3.1.4.4 ElfrOpenELA (Opnum 14)

  • Article

The ElfrOpenELA (Opnum 14) method instructs the server to return a server context handle to a live event log. For this to succeed, the caller MUST have permission to read the file that contains the event log.

 NTSTATUS ElfrOpenELA(
   [in] EVENTLOG_HANDLE_A UNCServerName,
   [in] PRPC_STRING ModuleName,
   [in] PRPC_STRING RegModuleName,
   [in] unsigned long MajorVersion,
   [in] unsigned long MinorVersion,
   [out] IELF_HANDLE* LogHandle
 );

UNCServerName: A server interface handle. A pointer to an ANSI string (see [MSDN-ANSI]) specifying the server, as specified in section 2.2.7. The client MUST map this string to an RPC binding handle, and the server MUST ignore this argument, as specified in [C706] sections 4.3.5 and 5.1.5.2.

ModuleName: Specifies the event log name, as defined in section 1.8.2 and specified in section 2.2.12, for which a handle is needed.

RegModuleName: This parameter MUST be ignored by the server. Clients MUST specify an empty string.

MajorVersion: Major version of the client. This value MUST be set to 1.

MinorVersion: Minor version of the client. This value MUST be set to 1.
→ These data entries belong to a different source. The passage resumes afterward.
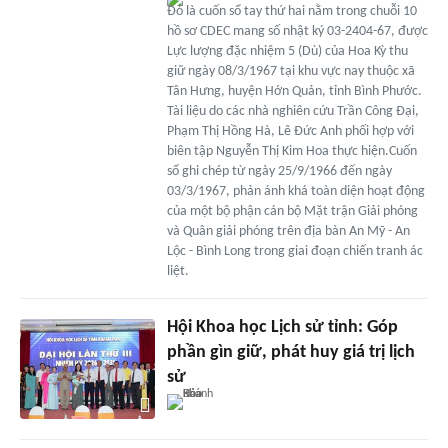
Đó là cuốn sổ tay thứ hai nằm trong chuỗi 10
hồ sơ CDEC mang số nhật ký 03-2404-67, được
Lực lượng đặc nhiệm 5 (Dù) của Hoa Kỳ thu
giữ ngày 08/3/1967 tại khu vực nay thuộc xã
Tân Hưng, huyện Hớn Quản, tỉnh Bình Phước.
Tài liệu do các nhà nghiên cứu Trần Công Đại,
Phạm Thị Hồng Hà, Lê Đức Anh phối hợp với
biên tập Nguyễn Thị Kim Hoa thực hiện.Cuốn
sổ ghi chép từ ngày 25/9/1966 đến ngày
03/3/1967, phản ánh khá toàn diện hoạt động
của một bộ phận cán bộ Mặt trận Giải phóng
và Quân giải phóng trên địa bàn An Mỹ - An
Lộc - Bình Long trong giai đoạn chiến tranh ác
liệt.
Hội Khoa học Lịch sử tỉnh: Góp
phần gìn giữ, phát huy giá trị lịch
sử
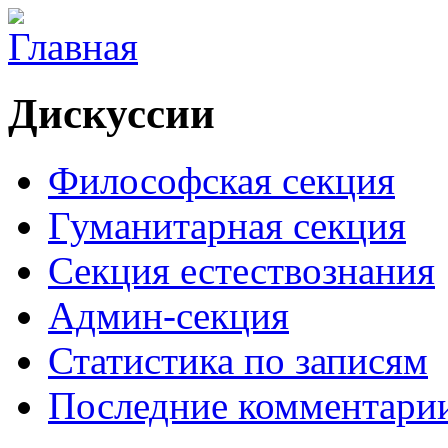
Дискуссии
Философская секция
Гуманитарная секция
Секция естествознания
Админ-секция
Статистика по записям
Последние комментари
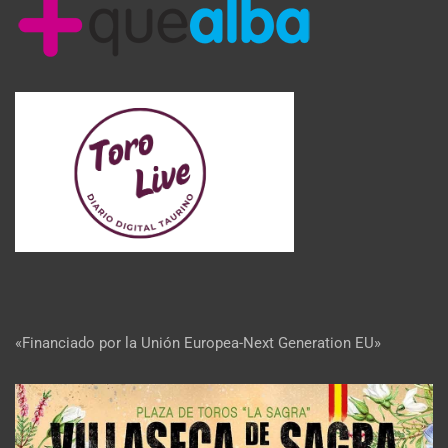
«Financiado por la Unión Europea-Next Generation EU»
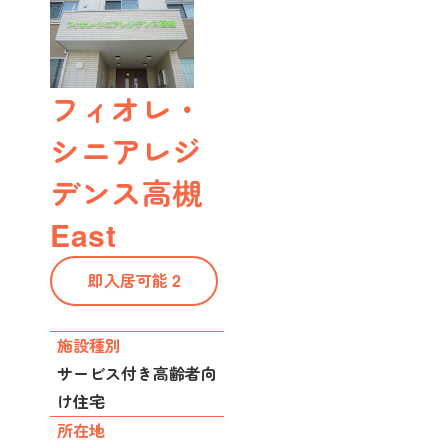
フィオレ・
シニアレジ
デンス高槻
East
即入居可能 2
施設種別
サービス付き高齢者向
け住宅
所在地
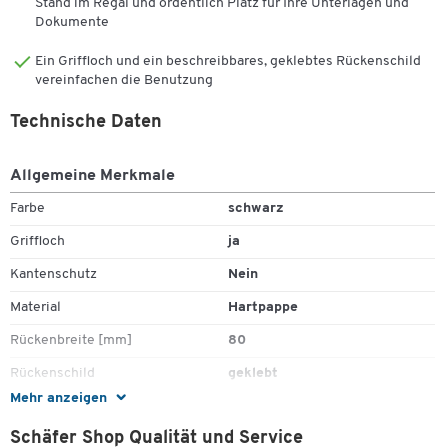
Stand im Regal und ordentlich Platz für Ihre Unterlagen und
Dokumente
Ein Griffloch und ein beschreibbares, geklebtes Rückenschild
vereinfachen die Benutzung
Technische Daten
Allgemeine Merkmale
Farbe
schwarz
Griffloch
ja
Kantenschutz
Nein
Material
Hartpappe
Rückenbreite [mm]
80
Rückenschild
geklebt
Mehr anzeigen
Stück pro Paket
1
Schäfer Shop Qualität und Service
Umweltsiegel
Blauer Engel;FSC -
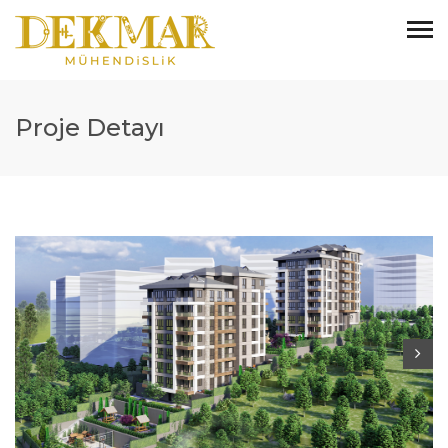
Proje Detayı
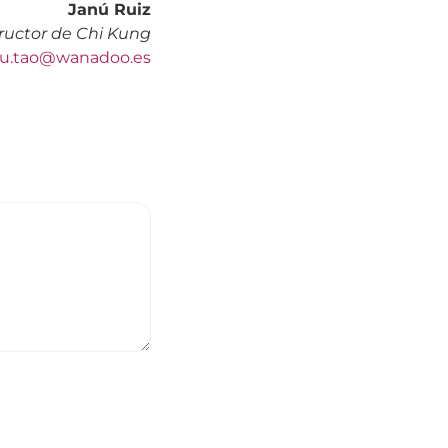
Janú Ruiz
tructor de Chi Kung
nu.tao@wanadoo.es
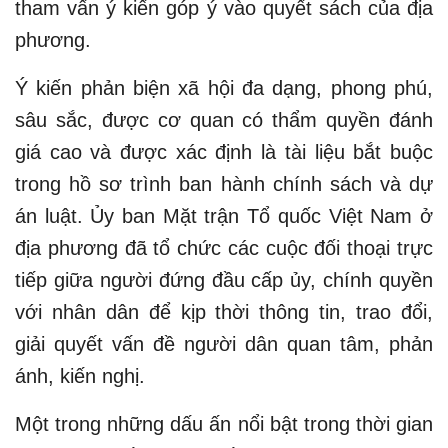
tham vấn ý kiến góp ý vào quyết sách của địa
phương.
Ý kiến phản biện xã hội đa dạng, phong phú,
sâu sắc, được cơ quan có thẩm quyền đánh
giá cao và được xác định là tài liệu bắt buộc
trong hồ sơ trình ban hành chính sách và dự
án luật. Ủy ban Mặt trận Tổ quốc Việt Nam ở
địa phương đã tổ chức các cuộc đối thoại trực
tiếp giữa người đứng đầu cấp ủy, chính quyền
với nhân dân để kịp thời thông tin, trao đổi,
giải quyết vấn đề người dân quan tâm, phản
ánh, kiến nghị.
Một trong những dấu ấn nổi bật trong thời gian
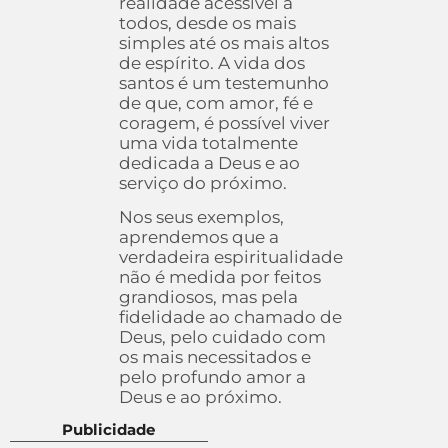
realidade acessível a
todos, desde os mais
simples até os mais altos
de espírito. A vida dos
santos é um testemunho
de que, com amor, fé e
coragem, é possível viver
uma vida totalmente
dedicada a Deus e ao
serviço do próximo.
Nos seus exemplos,
aprendemos que a
verdadeira espiritualidade
não é medida por feitos
grandiosos, mas pela
fidelidade ao chamado de
Deus, pelo cuidado com
os mais necessitados e
pelo profundo amor a
Deus e ao próximo.
Publicidade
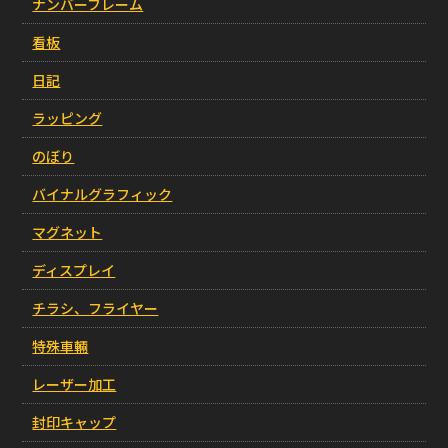
ナンバーフレーム
看板
日記
ラッピング
のぼり
バイナルグラフィック
マグネット
ディスプレイ
チラシ、フライヤー
特殊車輛
レーザー加工
封印キャップ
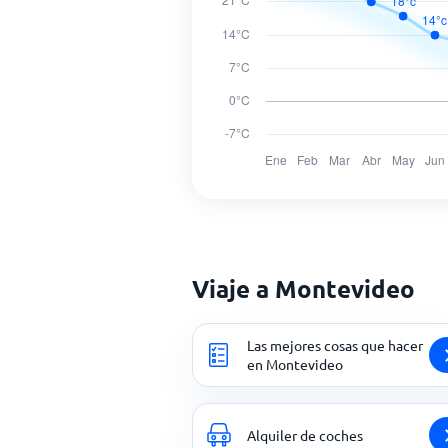
Viaje a Montevideo
Las mejores cosas que hacer
en Montevideo
Alquiler de coches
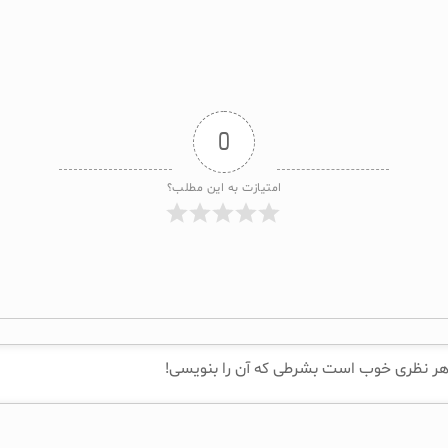
0
امتیازت به این مطلب؟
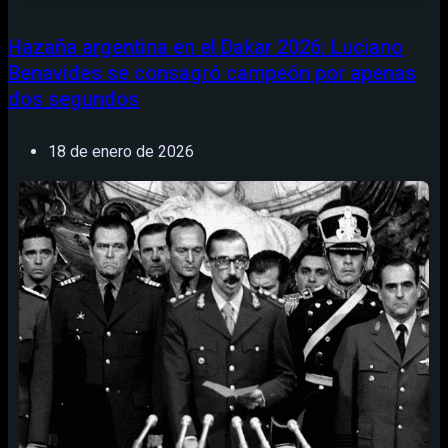
Hazaña argentina en el Dakar 2026: Luciano
Benavides se consagró campeón por apenas
dos segundos
18 de enero de 2026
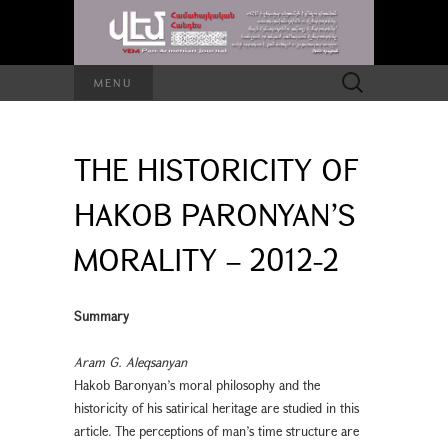
Search
MENU
for:
THE HISTORICITY OF
HAKOB PARONYAN’S
MORALITY – 2012-2
Summary
Aram G. Aleqsanyan
Hakob Baronyan’s moral philosophy and the
historicity of his satirical heritage are studied in this
article. The perceptions of man’s time structure are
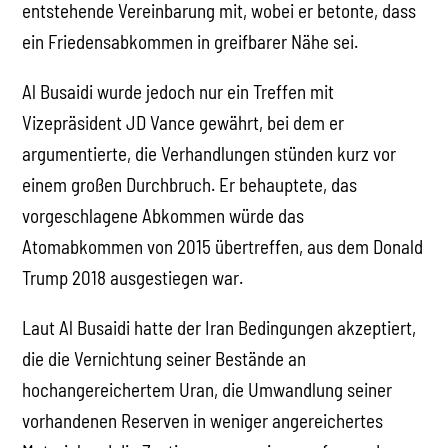
entstehende Vereinbarung mit, wobei er betonte, dass
ein Friedensabkommen in greifbarer Nähe sei.
Al Busaidi wurde jedoch nur ein Treffen mit
Vizepräsident JD Vance gewährt, bei dem er
argumentierte, die Verhandlungen stünden kurz vor
einem großen Durchbruch. Er behauptete, das
vorgeschlagene Abkommen würde das
Atomabkommen von 2015 übertreffen, aus dem Donald
Trump 2018 ausgestiegen war.
Laut Al Busaidi hatte der Iran Bedingungen akzeptiert,
die die Vernichtung seiner Bestände an
hochangereichertem Uran, die Umwandlung seiner
vorhandenen Reserven in weniger angereichertes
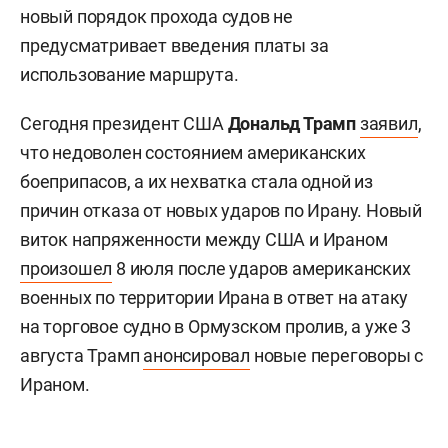
новый порядок прохода судов не
предусматривает введения платы за
использование маршрута.
Сегодня президент США
Дональд Трамп
заявил
,
что недоволен состоянием американских
боеприпасов, а их нехватка стала одной из
причин отказа от новых ударов по Ирану. Новый
виток напряженности между США и Ираном
произошел
8 июля после ударов американских
военных по территории Ирана в ответ на атаку
на торговое судно в Ормузском пролив, а уже 3
августа Трамп
анонсировал
новые переговоры с
Ираном.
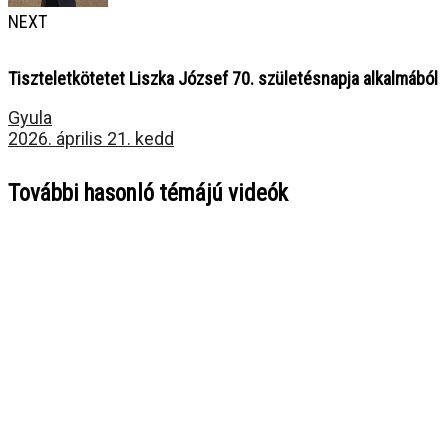
NEXT
Tiszteletkötetet Liszka József 70. születésnapja alkalmából
Gyula
2026. április 21. kedd
További hasonló témájú videók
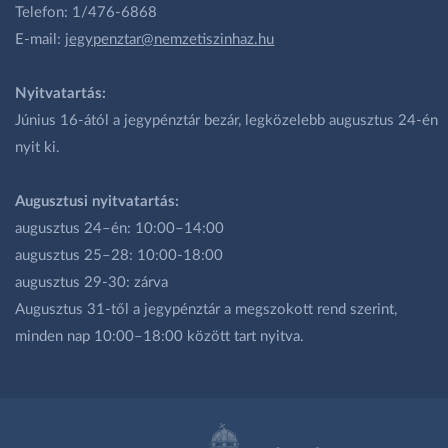
Telefon: 1/476-6868
E-mail:
jegypenztar@nemzetiszinhaz.hu
Nyitvatartás:
Június 16-ától a jegypénztár bezár, legközelebb augusztus 24-én
nyit ki.
Augusztusi nyitvatartás:
augusztus 24–én: 10:00–14:00
augusztus 25–28: 10:00-18:00
augusztus 29-30: zárva
Augusztus 31-től a jegypénztár a megszokott rend szerint,
minden nap 10:00–18:00 között tart nyitva.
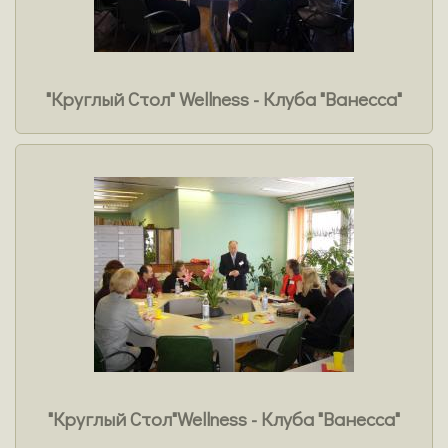
"Круглый Стол" Wellness - Клуба "Ванесса"
"Круглый Стол"Wellness - Клуба "Ванесса"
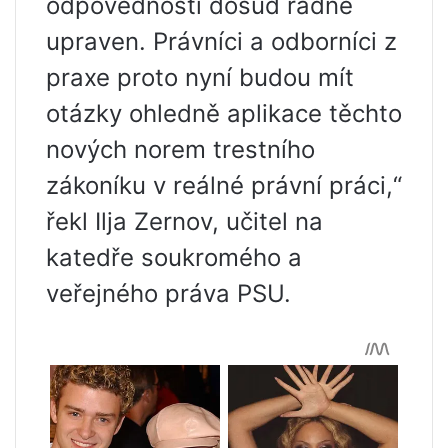
odpovědnosti dosud řádně
upraven. Právníci a odborníci z
praxe proto nyní budou mít
otázky ohledně aplikace těchto
nových norem trestního
zákoníku v reálné právní práci,“
řekl Ilja Zernov, učitel na
katedře soukromého a
veřejného práva PSU.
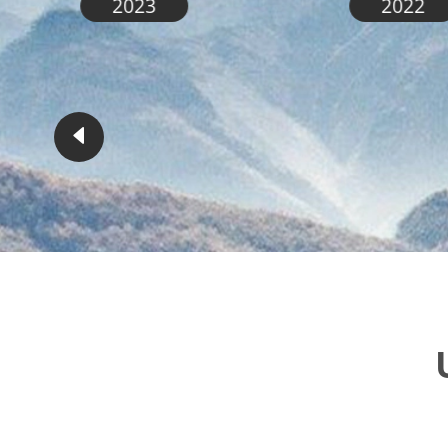
2023
2022

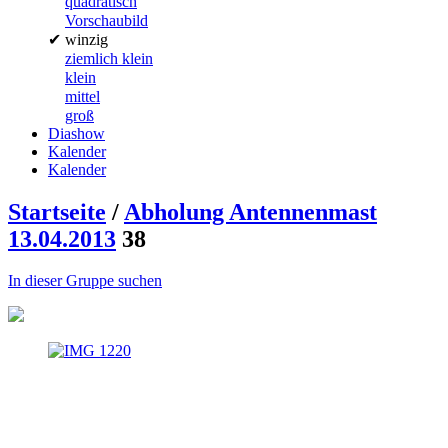
quadratisch
Vorschaubild
✔
winzig
ziemlich klein
klein
mittel
groß
Diashow
Kalender
Kalender
Startseite
/
Abholung Antennenmast
13.04.2013
38
In dieser Gruppe suchen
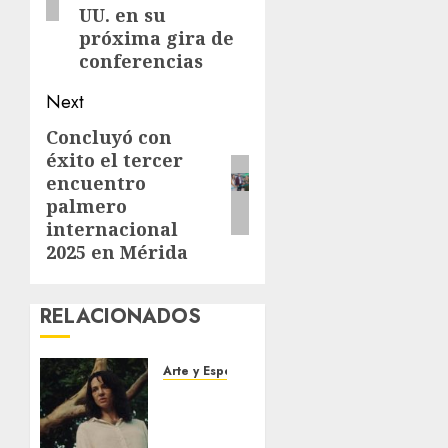
UU. en su
próxima gira de
conferencias
Next
Concluyó con
Next
éxito el tercer
post:
encuentro
palmero
internacional
2025 en Mérida
RELACIONADOS
Arte y Espectaculos
El 79
Festival
de Cine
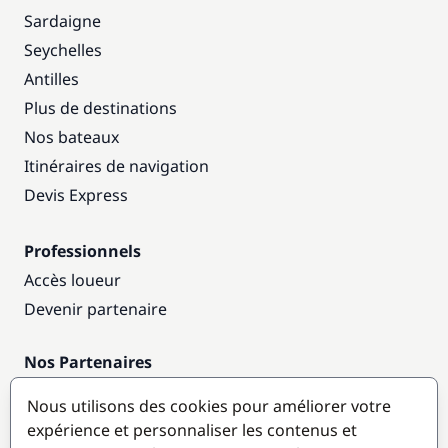
Sardaigne
Seychelles
Antilles
Plus de destinations
Nos bateaux
Itinéraires de navigation
Devis Express
Professionnels
Accès loueur
Devenir partenaire
Nos Partenaires
Annuaire nautique
Nous utilisons des cookies pour améliorer votre
expérience et personnaliser les contenus et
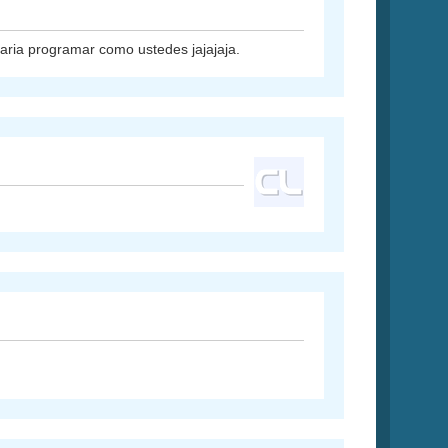
taria programar como ustedes jajajaja.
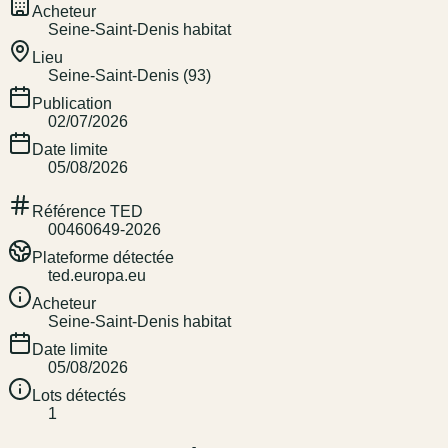
Acheteur
Seine-Saint-Denis habitat
Lieu
Seine-Saint-Denis (93)
Publication
02/07/2026
Date limite
05/08/2026
Référence TED
00460649-2026
Plateforme détectée
ted.europa.eu
Acheteur
Seine-Saint-Denis habitat
Date limite
05/08/2026
Lots détectés
1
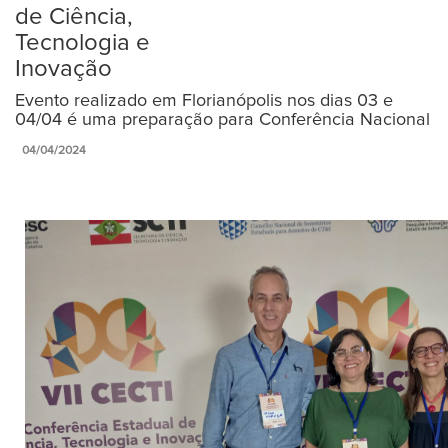
de Ciência,
Tecnologia e
Inovação
Evento realizado em Florianópolis nos dias 03 e
04/04 é uma preparação para Conferência Nacional
04/04/2024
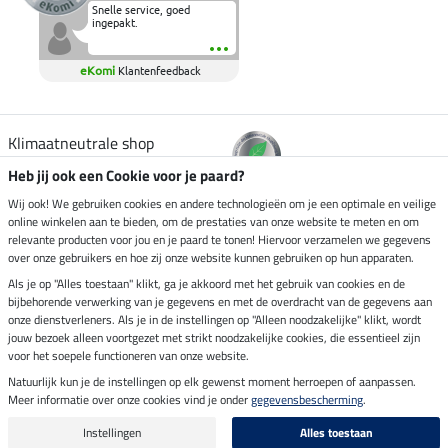
Snelle service, goed
ingepakt.
eKomi
Klantenfeedback
Klimaatneutrale shop
Heb jij ook een Cookie voor je paard?
Verzending per
Wij ook! We gebruiken cookies en andere technologieën om je een optimale en veilige
online winkelen aan te bieden, om de prestaties van onze website te meten en om
relevante producten voor jou en je paard te tonen! Hiervoor verzamelen we gegevens
over onze gebruikers en hoe zij onze website kunnen gebruiken op hun apparaten.
Veilig betalen met
Als je op "Alles toestaan" klikt, ga je akkoord met het gebruik van cookies en de
bijbehorende verwerking van je gegevens en met de overdracht van de gegevens aan
onze dienstverleners. Als je in de instellingen op "Alleen noodzakelijke" klikt, wordt
jouw bezoek alleen voortgezet met strikt noodzakelijke cookies, die essentieel zijn
voor het soepele functioneren van onze website.
Impressum
Natuurlijk kun je de instellingen op elk gewenst moment herroepen of aanpassen.
Meer informatie over onze cookies vind je onder
gegevensbescherming
.
Laatste update op 10.08.2026 om 06:55 uur
Alle prijzen in euro's, incl. BTW, excl. verzendkosten.
Instellingen
Alles toestaan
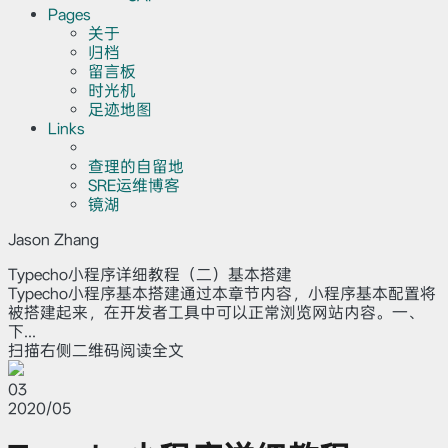
Pages
关于
归档
留言板
时光机
足迹地图
Links
查理的自留地
SRE运维博客
镜湖
Jason Zhang
Typecho小程序详细教程（二）基本搭建
Typecho小程序基本搭建通过本章节内容，小程序基本配置将
被搭建起来，在开发者工具中可以正常浏览网站内容。一、
下...
扫描右侧二维码阅读全文
03
2020/05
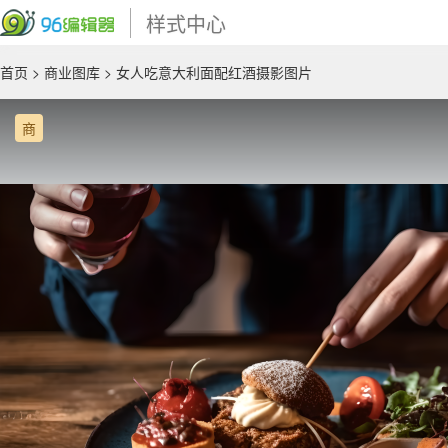
样式中心
首页
>
商业图库
> 女人吃意大利面配红酒摄影图片
商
LogHandle: Pointer to an event log handle. This parameter is a server context handle, as specified in section 2.2.6. This handle MUST be closed by using the ElfrCloseEL (section 3.1.4.21) method once the handle is no longer needed. In the case when the client cannot call the ElfrCloseEL function, such as the abnormal termination of the client, this context handle will be revoked by the server so that there will not be any resource leaks.

Return Values: The method MUST return STATUS_SUCCESS (0x00000000) on success; otherwise, it MUST return an implementation-based, nonzero NTSTATUS value specified in [MS-ERREF].

This is identical to the ElfrOpenELW (section 3.1.4.3) method except that the ModuleName, RegModuleName, and the UNCServerName are ANSI strings in this case.